The membrane of Corti separates the scala media and scala tympani within the cochlea and supports the organ of Corti. Its stiffness varies along the cochlea and enables tonotopic frequency analysis. Changes due to age or noise influence membrane mechanics and hearing thresholds. Histological staining reveals microstructures and pathologies. Repair approaches test biomaterials for membrane regeneration.

Cortical Auditory Evoked Potentials (CAEP) are slow brain responses to sound stimuli, measured in the auditory cortex. They provide information about the cortical processing of sounds and speech. CAEPs are used in pediatric audiological assessments and central hearing disorders. The latency and amplitude of the waves allow conclusions to be drawn about the speed of stimulus processing. Clinical applications include monitoring CI users.

Cortical plasticity describes the ability of the auditory cortex to adapt structurally and functionally to changing stimuli. After hearing loss or CI implantation, neuronal networks reorganize themselves in order to make optimal use of residual hearing. Training and rehabilitation promote plastic processes and improve speech comprehension. Imaging studies (fMRI) show cortical reorganization after hearing therapy. Plasticity decreases with age, but remains present throughout life.

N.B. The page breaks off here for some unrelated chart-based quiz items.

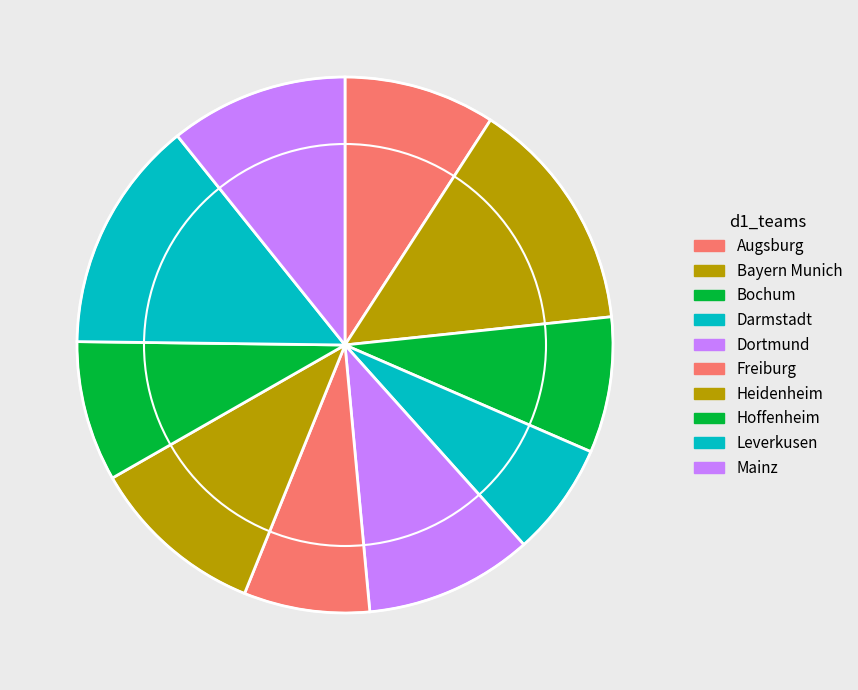

The Leverkusen slice represents 14% of the pie. True or false?

True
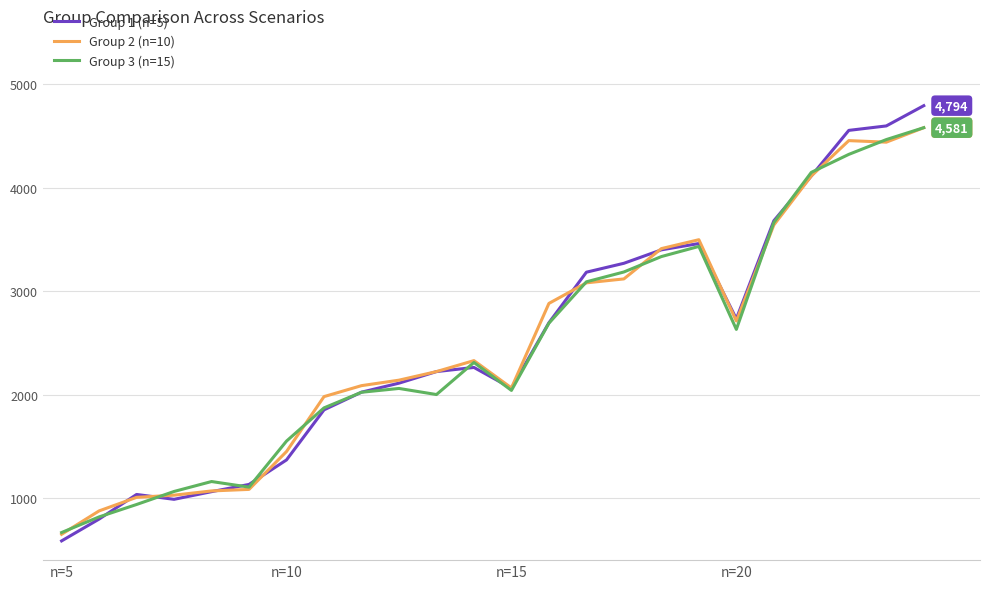

Which series has the widest spread of values?

Group 1 (n=5)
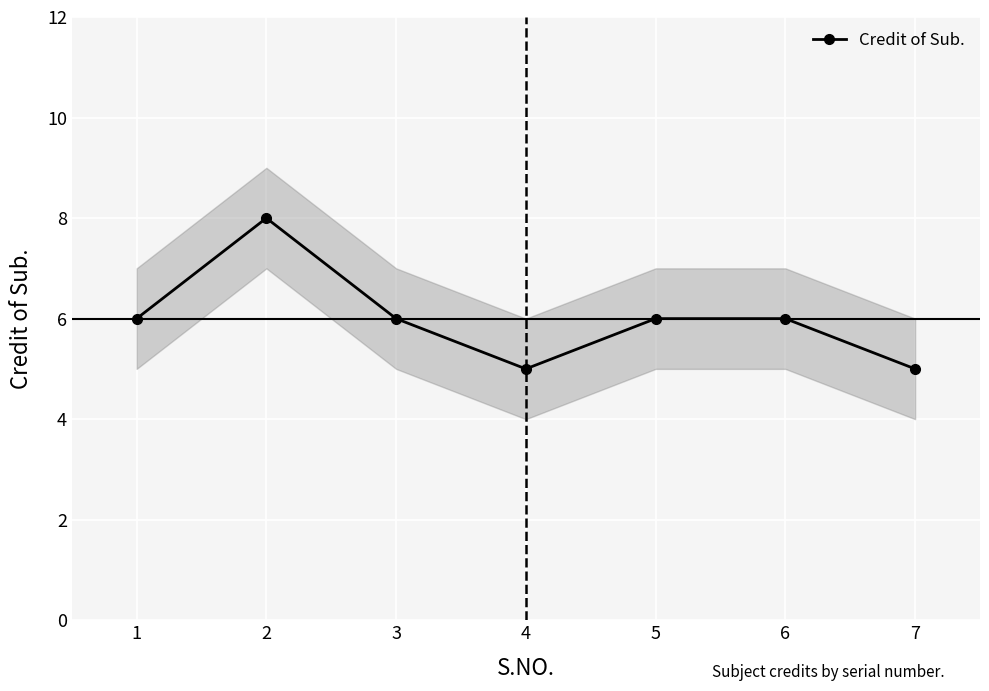

What value does the data have at 3?

6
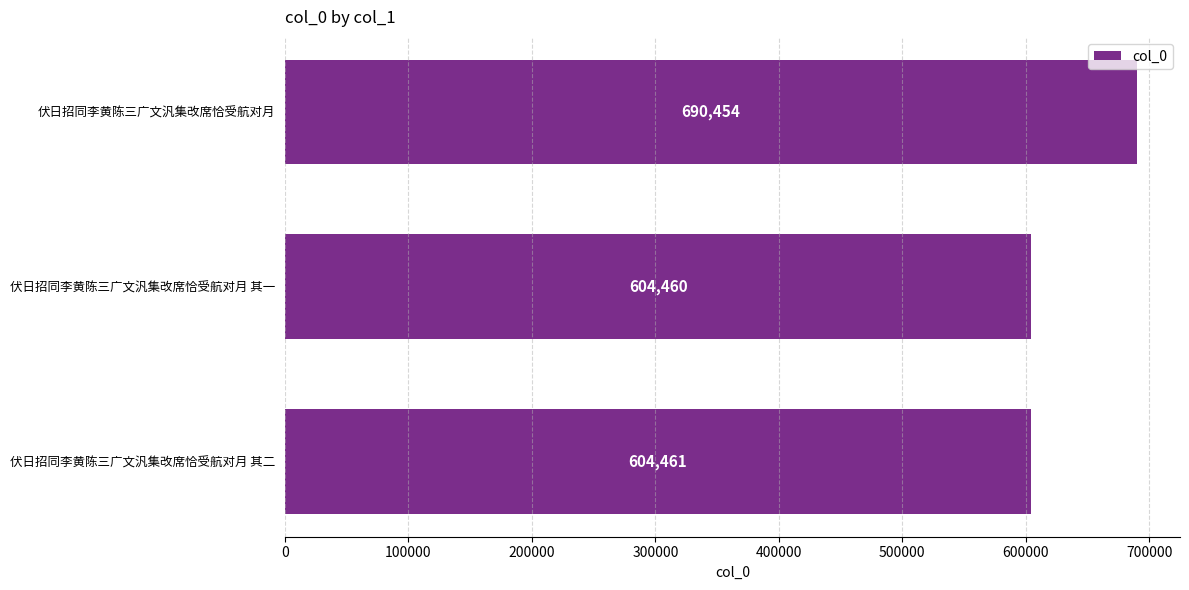

What is the maximum value shown in the chart?

690454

The VIII. cranial nerve carries acoustic and vestibular information from the inner ear to the brain stem. It branches into cochlear and vestibular parts and is essential for hearing and balance. Lesions lead to unilateral hearing loss, tinnitus or dizziness. Diagnosis is made by ABR and caloric testing. In the case of tumors such as acoustic neuroma, early surgical removal is indicated.

CMD refers to functional disorders of the temporomandibular joint, which can lead to ear pain, tinnitus and hearing loss through muscle tension. Misalignments change cranial mechanics and transfer tension to the meatus. Treatment includes physiotherapy, splint therapy and myoelectric stimulation. Interdisciplinary cooperation between dentistry, ENT and physiotherapy is essential. Improvement is often seen within a few weeks.

Cross-hearing occurs when a sound stimulus is perceived by the non-tested ear during an audiometric test. This distorts measurement results and makes it difficult to attribute hearing losses. Masking with white noise in the opposite ear prevents cross-hearing. Correct masking is standard in the differential diagnosis of conductive and sensorineural hearing loss. Modern audiometers support automatic masking.

The cupula is a gelatinous cap in the ampulla of each semicircular canal in which hair cells are embedded. Movements of the endolymph bend the cupula and thus mechanically stimulate the hair cells. This principle enables the detection of rotational accelerations. Dysfunctions of the cupula due to otolith detachment lead to positional vertigo. Therapy is carried out with repositioning maneuvers such as Epley.